Every line in the records below that holds the word "بدنی" is to be copied.
━━━━━ Given records
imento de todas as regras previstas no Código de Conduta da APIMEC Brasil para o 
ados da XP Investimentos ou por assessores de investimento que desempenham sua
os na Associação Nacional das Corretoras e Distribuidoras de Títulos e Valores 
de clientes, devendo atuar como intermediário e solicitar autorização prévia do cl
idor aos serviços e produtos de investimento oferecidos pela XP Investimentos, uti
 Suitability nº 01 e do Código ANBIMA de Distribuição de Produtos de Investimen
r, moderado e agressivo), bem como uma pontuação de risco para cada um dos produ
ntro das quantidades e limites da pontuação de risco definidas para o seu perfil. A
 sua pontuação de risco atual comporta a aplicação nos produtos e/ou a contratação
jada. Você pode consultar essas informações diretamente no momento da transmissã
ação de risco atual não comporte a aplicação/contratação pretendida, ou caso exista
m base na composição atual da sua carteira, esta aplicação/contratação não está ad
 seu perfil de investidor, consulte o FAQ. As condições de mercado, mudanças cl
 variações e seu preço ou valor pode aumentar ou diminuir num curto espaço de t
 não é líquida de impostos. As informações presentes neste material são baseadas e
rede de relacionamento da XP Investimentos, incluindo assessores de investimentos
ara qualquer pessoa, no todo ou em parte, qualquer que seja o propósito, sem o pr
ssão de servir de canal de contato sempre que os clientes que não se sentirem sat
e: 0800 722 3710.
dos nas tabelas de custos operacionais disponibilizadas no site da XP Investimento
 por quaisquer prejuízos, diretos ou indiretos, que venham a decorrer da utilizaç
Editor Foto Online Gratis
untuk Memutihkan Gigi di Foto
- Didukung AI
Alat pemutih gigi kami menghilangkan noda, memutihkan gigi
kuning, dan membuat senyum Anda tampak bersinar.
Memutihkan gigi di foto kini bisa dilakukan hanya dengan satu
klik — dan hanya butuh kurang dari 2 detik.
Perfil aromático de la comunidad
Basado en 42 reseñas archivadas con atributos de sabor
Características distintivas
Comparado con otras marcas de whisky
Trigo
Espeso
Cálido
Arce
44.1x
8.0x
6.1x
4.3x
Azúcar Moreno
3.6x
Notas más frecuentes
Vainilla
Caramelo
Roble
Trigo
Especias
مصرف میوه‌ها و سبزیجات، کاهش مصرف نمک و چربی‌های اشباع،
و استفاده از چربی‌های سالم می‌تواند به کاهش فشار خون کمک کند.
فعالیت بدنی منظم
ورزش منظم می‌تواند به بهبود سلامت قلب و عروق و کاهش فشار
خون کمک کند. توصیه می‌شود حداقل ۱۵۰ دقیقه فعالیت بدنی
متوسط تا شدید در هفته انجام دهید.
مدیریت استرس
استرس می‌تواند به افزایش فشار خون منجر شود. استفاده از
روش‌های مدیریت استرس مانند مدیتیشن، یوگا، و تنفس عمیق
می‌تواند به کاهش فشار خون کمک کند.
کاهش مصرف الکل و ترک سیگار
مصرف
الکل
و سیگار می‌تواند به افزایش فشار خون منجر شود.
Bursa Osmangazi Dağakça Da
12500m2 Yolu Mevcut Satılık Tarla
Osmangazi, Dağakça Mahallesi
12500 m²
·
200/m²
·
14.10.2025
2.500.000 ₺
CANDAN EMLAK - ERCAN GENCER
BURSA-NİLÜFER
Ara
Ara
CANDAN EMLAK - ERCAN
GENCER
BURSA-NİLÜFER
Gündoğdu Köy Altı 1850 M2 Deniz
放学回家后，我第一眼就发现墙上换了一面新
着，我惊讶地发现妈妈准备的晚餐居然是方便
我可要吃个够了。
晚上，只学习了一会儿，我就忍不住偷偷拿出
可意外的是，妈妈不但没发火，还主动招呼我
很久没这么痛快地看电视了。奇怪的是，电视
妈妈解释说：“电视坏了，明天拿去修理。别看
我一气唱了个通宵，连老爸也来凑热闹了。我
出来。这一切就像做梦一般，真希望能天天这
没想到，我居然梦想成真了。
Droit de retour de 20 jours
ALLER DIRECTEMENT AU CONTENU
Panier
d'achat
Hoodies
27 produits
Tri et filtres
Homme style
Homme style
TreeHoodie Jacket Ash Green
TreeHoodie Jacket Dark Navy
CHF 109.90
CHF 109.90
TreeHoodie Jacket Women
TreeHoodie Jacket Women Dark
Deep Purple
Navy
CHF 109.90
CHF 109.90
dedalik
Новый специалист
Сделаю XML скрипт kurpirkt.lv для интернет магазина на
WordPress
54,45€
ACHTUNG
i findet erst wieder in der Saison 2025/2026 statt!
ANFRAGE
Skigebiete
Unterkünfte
━━━━━━━━━━
> [Exercise result]:
فعالیت بدنی منظم
خون کمک کند. توصیه می‌شود حداقل ۱۵۰ دقیقه فعالیت بدنی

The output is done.